2.3. Development of the Numbers of Trees over Time

To investigate the influence of an increasing density of ungulates on forest development, we focused on three different aspects:

Development of the numbers of saplings and young trees of the five most common tree species between 1991 and 2021;
Development of the numbers of saplings and young trees of the five most common tree species between 1991 and 2021 on the two slopes of Val Trupchun;
Development of the numbers of individuals within each developmental stage per tree species between 1991 and 2021.

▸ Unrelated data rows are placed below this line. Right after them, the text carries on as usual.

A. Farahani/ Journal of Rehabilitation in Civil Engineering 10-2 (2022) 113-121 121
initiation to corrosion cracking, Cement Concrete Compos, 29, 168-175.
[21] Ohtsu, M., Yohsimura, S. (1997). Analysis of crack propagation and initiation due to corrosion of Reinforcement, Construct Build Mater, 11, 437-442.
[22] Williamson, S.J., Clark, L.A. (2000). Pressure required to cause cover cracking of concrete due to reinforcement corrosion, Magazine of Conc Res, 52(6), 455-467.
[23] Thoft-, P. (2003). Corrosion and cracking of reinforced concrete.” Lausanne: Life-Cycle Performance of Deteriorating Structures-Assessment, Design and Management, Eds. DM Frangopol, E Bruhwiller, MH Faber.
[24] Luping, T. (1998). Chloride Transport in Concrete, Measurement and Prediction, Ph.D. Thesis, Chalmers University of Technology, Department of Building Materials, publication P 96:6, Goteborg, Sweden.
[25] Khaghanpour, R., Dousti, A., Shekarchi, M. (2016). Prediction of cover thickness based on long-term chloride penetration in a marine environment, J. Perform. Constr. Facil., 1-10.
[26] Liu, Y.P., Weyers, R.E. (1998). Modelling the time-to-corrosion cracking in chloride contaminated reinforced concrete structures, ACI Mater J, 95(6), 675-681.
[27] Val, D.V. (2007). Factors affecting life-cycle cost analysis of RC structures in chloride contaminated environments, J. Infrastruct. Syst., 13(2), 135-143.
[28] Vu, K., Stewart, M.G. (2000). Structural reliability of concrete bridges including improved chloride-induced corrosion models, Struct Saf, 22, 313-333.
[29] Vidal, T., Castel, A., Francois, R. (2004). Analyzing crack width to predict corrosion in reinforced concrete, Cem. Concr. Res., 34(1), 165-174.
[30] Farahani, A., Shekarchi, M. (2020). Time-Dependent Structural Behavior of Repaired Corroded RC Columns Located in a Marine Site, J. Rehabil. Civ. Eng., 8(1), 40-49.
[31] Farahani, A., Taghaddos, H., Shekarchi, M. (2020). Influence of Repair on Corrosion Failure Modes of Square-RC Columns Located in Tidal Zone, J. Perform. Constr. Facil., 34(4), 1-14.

Even though a standardized sampling method was followed since 2003, we had to consider that not all plots were found and sampled in each sampling year, leading to different sample sizes per year (Table 1). For visualizations, we used only plots that were sampled in all sampling years (n = 168 plots).

2.4. Factors Possibly Affecting the Probability of Browsing

For spatial calculations and visualizations, we used Esri® ArcMap^TM from the program ArcGIS Desktop (version 10.8.0.12790). We calculated topographic values using a digital elevation model with a grid size of 2 m, created and provided by the SNP. Slope and aspect were calculated with the Surface Tool of the Spatial Analyst Extension. We changed the unit of aspect from degree to rad and calculated the sin of the resulting values to obtain a measure for eastness, representing the east-west gradient (with east-exposed sampling plots = 1 and west-exposed sampling plots = -1). Northness, representing the north-south gradient (with north-exposed sampling plots = 1 and south-exposed sampling plots = -1) was calculated by applying the cos function to the same values.

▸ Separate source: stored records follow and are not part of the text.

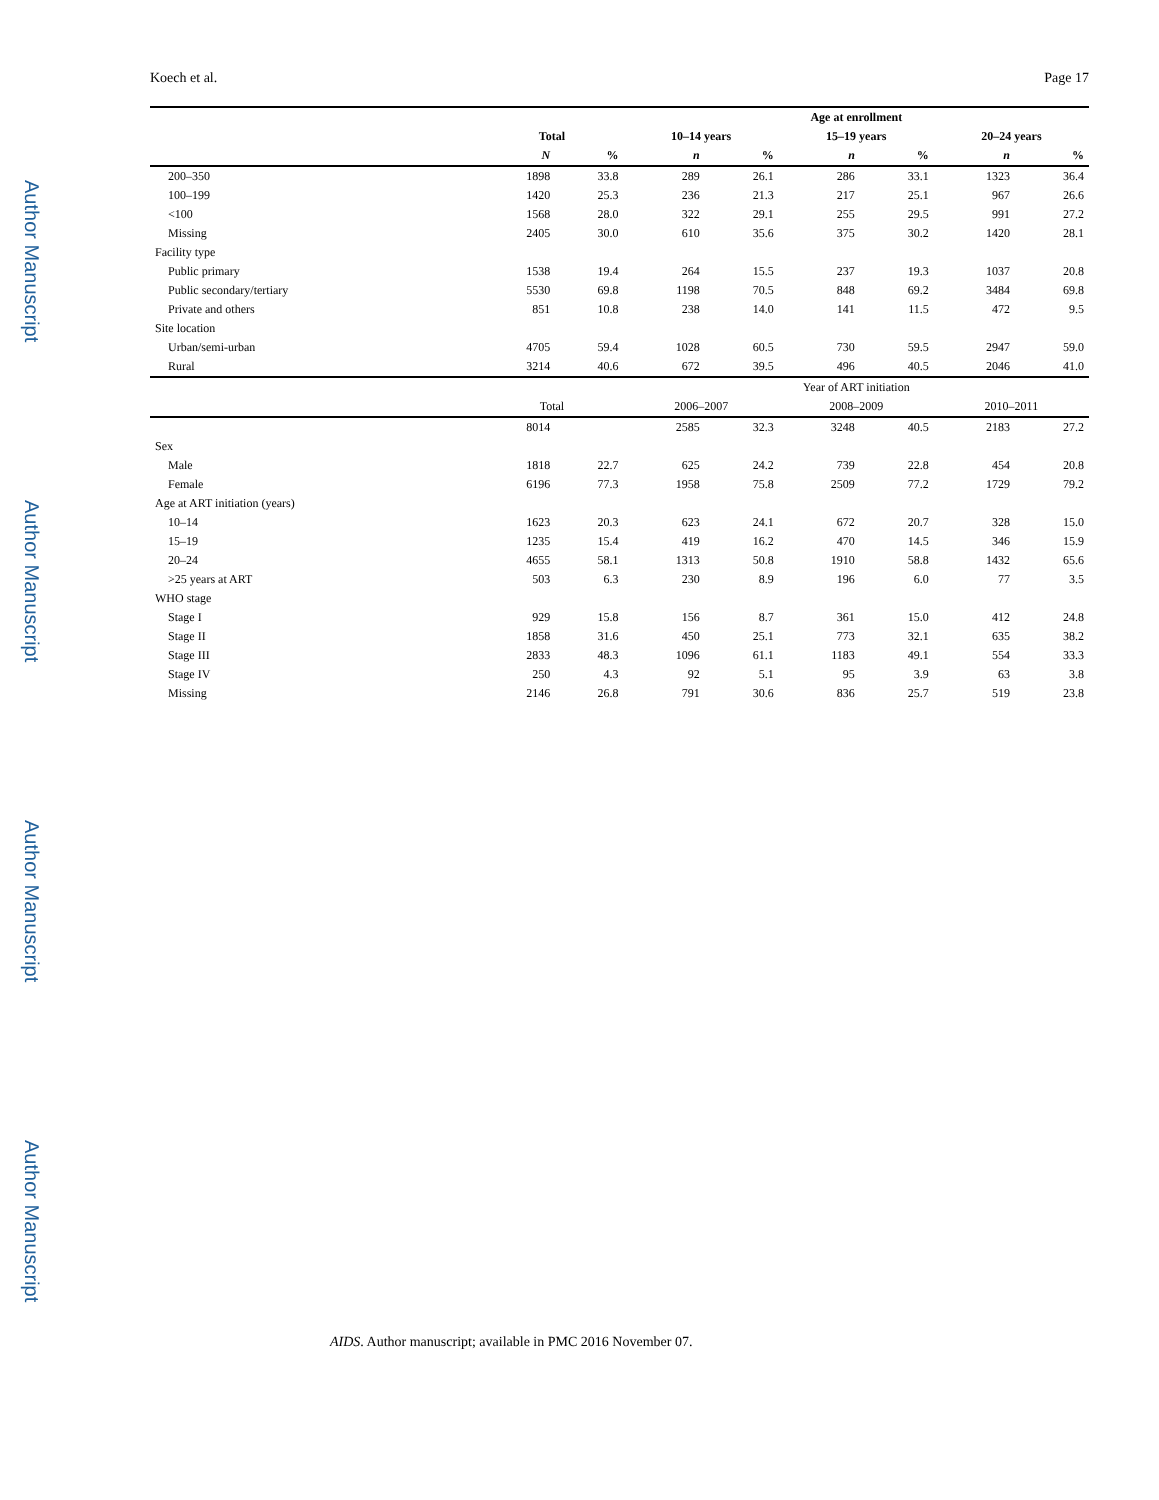Author Manuscript
Author Manuscript
Author Manuscript
Author Manuscript
Koech et al. Page 17
| | | | Age at enrollment | | | | | |
| --- | --- | --- | --- | --- | --- | --- | --- | --- |
| | Total | | 10–14 years | | 15–19 years | | 20–24 years | |
| | N | % | n | % | n | % | n | % |
| 200–350 | 1898 | 33.8 | 289 | 26.1 | 286 | 33.1 | 1323 | 36.4 |
| 100–199 | 1420 | 25.3 | 236 | 21.3 | 217 | 25.1 | 967 | 26.6 |
| <100 | 1568 | 28.0 | 322 | 29.1 | 255 | 29.5 | 991 | 27.2 |
| Missing | 2405 | 30.0 | 610 | 35.6 | 375 | 30.2 | 1420 | 28.1 |
| Facility type | | | | | | | | |
| Public primary | 1538 | 19.4 | 264 | 15.5 | 237 | 19.3 | 1037 | 20.8 |
| Public secondary/tertiary | 5530 | 69.8 | 1198 | 70.5 | 848 | 69.2 | 3484 | 69.8 |
| Private and others | 851 | 10.8 | 238 | 14.0 | 141 | 11.5 | 472 | 9.5 |
| Site location | | | | | | | | |
| Urban/semi-urban | 4705 | 59.4 | 1028 | 60.5 | 730 | 59.5 | 2947 | 59.0 |
| Rural | 3214 | 40.6 | 672 | 39.5 | 496 | 40.5 | 2046 | 41.0 |
| | | | Year of ART initiation | | | | | |
| | Total | | 2006–2007 | | 2008–2009 | | 2010–2011 | |
| | 8014 | | 2585 | 32.3 | 3248 | 40.5 | 2183 | 27.2 |
| Sex | | | | | | | | |
| Male | 1818 | 22.7 | 625 | 24.2 | 739 | 22.8 | 454 | 20.8 |
| Female | 6196 | 77.3 | 1958 | 75.8 | 2509 | 77.2 | 1729 | 79.2 |
| Age at ART initiation (years) | | | | | | | | |
| 10–14 | 1623 | 20.3 | 623 | 24.1 | 672 | 20.7 | 328 | 15.0 |
| 15–19 | 1235 | 15.4 | 419 | 16.2 | 470 | 14.5 | 346 | 15.9 |
| 20–24 | 4655 | 58.1 | 1313 | 50.8 | 1910 | 58.8 | 1432 | 65.6 |
| >25 years at ART | 503 | 6.3 | 230 | 8.9 | 196 | 6.0 | 77 | 3.5 |
| WHO stage | | | | | | | | |
| Stage I | 929 | 15.8 | 156 | 8.7 | 361 | 15.0 | 412 | 24.8 |
| Stage II | 1858 | 31.6 | 450 | 25.1 | 773 | 32.1 | 635 | 38.2 |
| Stage III | 2833 | 48.3 | 1096 | 61.1 | 1183 | 49.1 | 554 | 33.3 |
| Stage IV | 250 | 4.3 | 92 | 5.1 | 95 | 3.9 | 63 | 3.8 |
| Missing | 2146 | 26.8 | 791 | 30.6 | 836 | 25.7 | 519 | 23.8 |
AIDS. Author manuscript; available in PMC 2016 November 07.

We then calculated different location parameters (as opposed to topographic parameters described above) including distance to the next hiking trail, distance to the next meadow (both obtained from the Habitalp dataset [23]), tree species diversity, and the average developmental stage of the tree species of each sampling plot.

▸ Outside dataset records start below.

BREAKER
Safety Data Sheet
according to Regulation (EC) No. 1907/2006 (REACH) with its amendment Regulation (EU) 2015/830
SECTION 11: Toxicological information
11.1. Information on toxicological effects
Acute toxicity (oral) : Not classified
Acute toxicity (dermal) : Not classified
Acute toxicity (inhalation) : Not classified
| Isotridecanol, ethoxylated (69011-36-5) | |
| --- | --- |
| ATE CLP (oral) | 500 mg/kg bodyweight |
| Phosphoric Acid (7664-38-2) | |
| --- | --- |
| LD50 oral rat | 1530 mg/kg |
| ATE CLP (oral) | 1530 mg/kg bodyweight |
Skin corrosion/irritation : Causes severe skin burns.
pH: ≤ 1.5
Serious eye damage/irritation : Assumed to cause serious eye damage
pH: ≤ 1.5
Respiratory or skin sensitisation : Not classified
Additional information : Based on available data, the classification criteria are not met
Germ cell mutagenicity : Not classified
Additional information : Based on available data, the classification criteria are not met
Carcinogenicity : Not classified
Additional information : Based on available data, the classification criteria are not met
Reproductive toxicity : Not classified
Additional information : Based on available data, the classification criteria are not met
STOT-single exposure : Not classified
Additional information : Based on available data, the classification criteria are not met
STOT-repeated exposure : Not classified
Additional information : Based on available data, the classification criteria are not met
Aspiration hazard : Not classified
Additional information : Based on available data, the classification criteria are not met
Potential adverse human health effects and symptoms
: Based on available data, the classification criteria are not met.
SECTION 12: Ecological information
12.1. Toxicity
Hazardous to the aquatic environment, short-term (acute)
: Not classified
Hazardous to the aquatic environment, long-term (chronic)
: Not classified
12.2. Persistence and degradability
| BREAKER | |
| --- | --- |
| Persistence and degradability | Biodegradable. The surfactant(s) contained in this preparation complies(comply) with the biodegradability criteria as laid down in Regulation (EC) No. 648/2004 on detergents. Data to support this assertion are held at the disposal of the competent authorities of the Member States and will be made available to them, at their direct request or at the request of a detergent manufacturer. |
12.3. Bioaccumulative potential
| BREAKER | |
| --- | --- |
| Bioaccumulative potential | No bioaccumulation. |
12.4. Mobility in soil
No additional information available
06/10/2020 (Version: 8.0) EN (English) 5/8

For the distance to the next hiking trail, we calculated an approximation of the distance through the terrain from the plot center to the closest point of the next hiking trail, using aerial distances on the map and elevation differences obtained from the digital elevation model provided by the SNP. Distance through the terrain was calculated as the length of the hypothenuse of a perpendicular triangle with aerial distance and the elevation difference.

For the distance to the next meadow, we calculated the aerial distance of the plot center to the closest meadow, using data from the HABITALP project of the SNP with vegetation maps of Val Trupchun including information on the location of meadows [23].

For quantifying species diversity, we used the Shannon index for each plot, considering only the five tree species under investigation. We used the diversity function from the R package vegan [24], calculating the Shannon index as follows:

H^{'} = - \sum_{i}^{S} p_{i} \times l n {(p}_{i}) with p_{i} = \frac{n_{i}}{N}

S

: total number of tree species within the plot

i

: tree species

N

: total number of saplings of the five tree species within the plot

n_{i}

: number of saplings belonging to tree species

i

within the plot

For the average developmental stage, we calculated the mean developmental stage over all tree species that were found within each sampling plot.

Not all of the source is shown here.